An old woman brought a lighted lamp and hung it on the common well whose bulky shadow squatted in the middle of the road, opposite Tom and Louisa. The old woman lifted the well-lid, took hold the chain, and began drawing up the heavy bucket. As she did so, she sang. Figures shifted, restless, between lamp and window in the front rooms of the shanties. Shadows of te figures fought each other on the gray dust of the road. Figures raised the windows and joined the old woman in song. Louisa and Tom, the whole street singing...17
Where were they, these people? She’d sing, and perhaps they’d come and join her. Perhaps Tom Bur-well would come. At any rate, the full moon in the great door was an omen which she must sing to...18
В «Avey» тема песни любви или мольбы заменяется колыбельной, связанной метонимическими отношениями с темой нежной дружбы, приходящей на смену страсти, и отношениями аллегории с темой покоя при осознании своих желаний, обретении своего «я».
I gave her one burning kiss.
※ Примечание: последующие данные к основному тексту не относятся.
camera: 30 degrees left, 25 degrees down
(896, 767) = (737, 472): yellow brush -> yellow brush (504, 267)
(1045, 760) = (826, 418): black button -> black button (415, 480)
Then she laid me in her lap as if I were a child. Helpless. I got sore when she started to hum a lullaby. She wouldn’t let me go... Her eyes were soft and misty, the curves of her lips were wistful, and her smile seemed indulgent of the irrelevance of my remarks. I gave up at last and let her love me, silently, in her own way19.
I asked her to hope, and build up an inner life against the coming of that day. I recited some of my own things to her. I sang, with a strange quiver in my voice, a promise-song. And then I began to wonder why her hand had not once returned a single pressure... Then I looked at Avey. Her heavy eyes were closed. Her breathing was as faint and regular as a
child’s in slumber... I hated to wake her20.
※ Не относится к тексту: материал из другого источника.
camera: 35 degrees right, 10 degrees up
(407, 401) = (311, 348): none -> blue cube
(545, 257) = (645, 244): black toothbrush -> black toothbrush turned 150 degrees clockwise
Концепт дерева в контексте этого рассказа обретает двуплановость. С одной стороны, это аллегория, связанная с образом подростков. С другой стороны, Дж. Тумер проводит сравнение между деревом и женщиной. Очень похожее развитие этого образа встречается позднее в произведениях Тони Моррисон.
Us fellers were seated on the curb before an apartment house where she had gone in. the young trees had not outgrown their boxes then. V Street was lined with them. When our legs grew cramped and stiff from the cold of the stone, we would stand around a box and whittle it. I like to think now that there was a hidden purpose in the way we hacked them with our knives. I like to feel that something deep in me responded to the trees, the young trees that whinnied like colts impatient to be let free...21
Avey was as silent as those great trees whose tops we looked down upon. She has always been like that. At least, to me. I had the notion that if I really wanted to, I could with her just what I pleased. Like one can strip a tree21.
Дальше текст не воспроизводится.